NeuralTextures: facial reenactment using GANs


The paper's authors then fine-tuned an Xception net, pre-trained on ImageNet, to detect real vs. fake videos. The results mentioned in the paper suggest a state-of-the-art forgery detection mechanism tailored to face manipulation techniques.


Note: The FaceForensics++ inference codebase, datasets, and pre-trained models explained in the paper are open-sourced on Github.

The results shown in the table above represent the different accuracies for different models and data qualities. Each row defines a different model, whereas each column defines a different compression rate of the video. FaceForensics++ introduces the Xception net achieving state of the art of the data created in the paper.


In this article, we make the following contributions:

  1. We show that the model proposed in FaceForensics++ does not yield the same metrics stated in the paper when tested on real-life videos randomly collected from Youtube.

  2. We conduct extensive experiments to demonstrate that the datasets produced by Google and detailed in the FaceForensics++ paper are not sufficient for making neural networks generalize to detect real-life face manipulation techniques.

  3. We show the need for the detector to be constantly updated with real-world data, and propose an initial solution in hopes of solving deepfake video detection.


The Problem


The FaceForensics++ paper’s results seemed very exciting, especially after validating the reported metrics by applying the pre-trained Xception net on the paper's data. But then we noticed a problem.


When we used the same model on real-world deepfake data encountered on Youtube (i.e.data not contained in the paper’s dataset), the accuracy of the model was much, much lower.


To test how well the model performed on real-world data, we applied the pre-trained Xception-net on the following two videos:

  • Deepfake Impressionist

  • RealTalk — a recent initiative by Dessa to generate both the physical presence and voice of Joe Rogan, as an example of hyper-realistic synthetic media

Using this model, the best result we achieved detecting fake videos from Youtube is as shown in the video below:


The model assumes that 68% of the frames in the video are real, while in reality the entire video is a deepfake.


To ensure our initial observation was fair, we randomly selected additional non-manipulated videos from Youtube, in addition to the synthetic videos discussed earlier (the Deepfake Impressionist and RealTalk videos), and tested the model on all the videos collected at this stage. The model scores an accuracy of 58%, which is very close to a random guess.


Hypothesis


While trying out and reviewing the FaceForensics++ pre-trained model, we made the following observations:


  • The paper’s key focus is to introduce a large new dataset that makes the models generalize to unseen deepfake videos, more often than not encountered on the internet

  • The creation of the FaceForensics++ model did not involve extensive development. The way the model was built involved fine-tuning a pre-trained X-ception net by changing the classification layer.
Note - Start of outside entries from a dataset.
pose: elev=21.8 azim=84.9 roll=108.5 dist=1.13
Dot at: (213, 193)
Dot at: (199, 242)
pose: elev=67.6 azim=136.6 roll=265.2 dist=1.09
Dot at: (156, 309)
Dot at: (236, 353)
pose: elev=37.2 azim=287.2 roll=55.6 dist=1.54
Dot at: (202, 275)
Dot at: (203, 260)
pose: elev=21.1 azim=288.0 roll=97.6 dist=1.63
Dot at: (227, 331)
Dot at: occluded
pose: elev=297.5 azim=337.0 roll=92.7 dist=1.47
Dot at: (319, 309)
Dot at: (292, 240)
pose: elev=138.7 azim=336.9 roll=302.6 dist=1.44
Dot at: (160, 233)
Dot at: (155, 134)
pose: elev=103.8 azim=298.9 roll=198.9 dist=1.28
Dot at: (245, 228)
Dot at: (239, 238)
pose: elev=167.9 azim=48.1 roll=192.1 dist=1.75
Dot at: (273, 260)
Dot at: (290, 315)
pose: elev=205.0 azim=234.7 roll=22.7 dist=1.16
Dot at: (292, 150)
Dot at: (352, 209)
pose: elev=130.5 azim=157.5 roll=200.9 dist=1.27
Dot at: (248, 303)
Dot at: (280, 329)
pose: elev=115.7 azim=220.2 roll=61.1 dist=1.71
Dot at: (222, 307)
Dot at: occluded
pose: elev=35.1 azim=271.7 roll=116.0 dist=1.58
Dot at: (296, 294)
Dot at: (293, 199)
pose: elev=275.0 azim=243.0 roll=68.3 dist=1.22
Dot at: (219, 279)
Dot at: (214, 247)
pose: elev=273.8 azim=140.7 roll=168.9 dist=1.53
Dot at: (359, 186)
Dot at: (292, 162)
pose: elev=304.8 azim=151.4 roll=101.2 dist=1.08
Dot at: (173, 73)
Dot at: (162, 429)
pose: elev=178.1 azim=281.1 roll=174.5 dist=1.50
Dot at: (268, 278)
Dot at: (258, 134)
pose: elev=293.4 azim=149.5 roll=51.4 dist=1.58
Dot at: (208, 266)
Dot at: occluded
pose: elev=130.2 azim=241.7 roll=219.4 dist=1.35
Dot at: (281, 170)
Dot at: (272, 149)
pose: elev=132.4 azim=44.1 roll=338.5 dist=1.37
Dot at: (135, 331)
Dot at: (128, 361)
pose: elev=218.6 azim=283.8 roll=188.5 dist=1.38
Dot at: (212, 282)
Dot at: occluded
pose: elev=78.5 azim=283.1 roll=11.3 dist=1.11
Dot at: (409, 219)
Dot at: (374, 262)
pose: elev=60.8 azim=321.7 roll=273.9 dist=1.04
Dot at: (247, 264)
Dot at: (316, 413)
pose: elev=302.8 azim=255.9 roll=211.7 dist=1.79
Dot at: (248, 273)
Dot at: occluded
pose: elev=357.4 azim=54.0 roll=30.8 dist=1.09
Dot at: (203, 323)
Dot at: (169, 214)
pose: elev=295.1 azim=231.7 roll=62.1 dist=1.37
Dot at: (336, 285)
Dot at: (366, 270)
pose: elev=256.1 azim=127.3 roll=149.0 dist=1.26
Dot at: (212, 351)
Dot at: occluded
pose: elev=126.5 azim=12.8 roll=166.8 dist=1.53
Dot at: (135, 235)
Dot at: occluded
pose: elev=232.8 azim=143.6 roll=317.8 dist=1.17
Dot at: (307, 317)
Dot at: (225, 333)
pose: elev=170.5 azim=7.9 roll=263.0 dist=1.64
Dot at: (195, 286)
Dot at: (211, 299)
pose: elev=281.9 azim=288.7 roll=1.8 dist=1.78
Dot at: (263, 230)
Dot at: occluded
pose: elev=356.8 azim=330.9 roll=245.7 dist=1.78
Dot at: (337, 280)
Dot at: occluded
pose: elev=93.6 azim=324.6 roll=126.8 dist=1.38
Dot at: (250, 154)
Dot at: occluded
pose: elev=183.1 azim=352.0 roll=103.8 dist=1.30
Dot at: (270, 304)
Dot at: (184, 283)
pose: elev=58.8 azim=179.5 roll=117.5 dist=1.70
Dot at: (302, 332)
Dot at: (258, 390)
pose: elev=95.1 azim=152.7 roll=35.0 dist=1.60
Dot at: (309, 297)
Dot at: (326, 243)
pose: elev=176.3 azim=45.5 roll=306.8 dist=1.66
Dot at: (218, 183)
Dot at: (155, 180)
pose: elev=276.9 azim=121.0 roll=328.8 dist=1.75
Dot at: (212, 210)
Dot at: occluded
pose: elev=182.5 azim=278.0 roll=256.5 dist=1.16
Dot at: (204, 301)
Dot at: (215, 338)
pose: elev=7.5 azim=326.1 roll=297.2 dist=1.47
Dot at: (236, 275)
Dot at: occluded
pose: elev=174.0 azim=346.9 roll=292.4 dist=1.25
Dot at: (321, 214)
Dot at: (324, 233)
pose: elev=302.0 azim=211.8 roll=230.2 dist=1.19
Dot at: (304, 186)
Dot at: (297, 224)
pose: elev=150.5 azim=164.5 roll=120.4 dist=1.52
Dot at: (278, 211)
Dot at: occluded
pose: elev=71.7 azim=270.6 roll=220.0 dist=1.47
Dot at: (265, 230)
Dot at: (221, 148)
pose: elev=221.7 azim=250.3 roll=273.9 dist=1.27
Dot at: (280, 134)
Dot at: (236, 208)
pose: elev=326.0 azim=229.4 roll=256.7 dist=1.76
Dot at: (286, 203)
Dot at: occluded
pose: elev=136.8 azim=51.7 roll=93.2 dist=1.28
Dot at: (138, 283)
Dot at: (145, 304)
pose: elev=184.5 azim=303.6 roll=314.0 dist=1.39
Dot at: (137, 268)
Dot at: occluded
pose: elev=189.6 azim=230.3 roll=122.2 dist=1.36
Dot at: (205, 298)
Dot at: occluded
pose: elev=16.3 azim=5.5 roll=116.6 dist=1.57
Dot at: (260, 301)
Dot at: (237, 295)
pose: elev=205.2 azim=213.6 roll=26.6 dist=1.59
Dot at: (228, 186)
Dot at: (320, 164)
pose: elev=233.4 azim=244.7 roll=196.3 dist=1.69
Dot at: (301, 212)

  • Most of the FaceForensics++ work has been done on data creation and preparation. Most manipulated videos were created using video manipulation models. To our knowledge, the same models were using to manipulate the entire dataset. This is very important from an adversarial perspective as a detector trained on such data will only learn to detect the manipulation artifacts found in this dataset. Since all the forgery data is created using a handful of models, the detector will ultimately not generalize to recognize unfamiliar manipulation artifacts specific to other kinds of deepfake models.


This led us to make a hypothesis, which we then verified later on: both the training and test data are drawn from the same distribution, since the same deepfake generation models were used to create the fake samples. This distribution doesn’t represent examples of deepfake videos found ‘in the wild’ (for example, new examples of deepfakes uploaded onto YouTube).


Why this matters: the train and test data don’t represent real-world data robustly enough to reliably generalize to unseen data and thus, detect deepfakes accurately in the wild,. This means that the model, when developed using such test data, will inevitably overfit to the data samples specific to the FaceForensics++ dataset.


We believe in the importance of the task of detecting deepfakes. With this in mind, we’ve enlisted ourselves to in the effort to improve deepfake detection by experimenting to understand where the FaceForensics++ work falls short, while also providing potential solutions. The experiments that we conduct are shown in the following table.


We use colour codes to express the expected results that will confirm our hypothesis:


Green: Accurate classification. The model has learned the boundary between a real and a fake video. It is able to correctly classify unseen samples. (0.85+ AUC)


Yellow: Average classification. The model has learned how to correctly classify some of the real and fake videos. It is partially able to correctly classify unseen samples. (0.6-0.7 AUC)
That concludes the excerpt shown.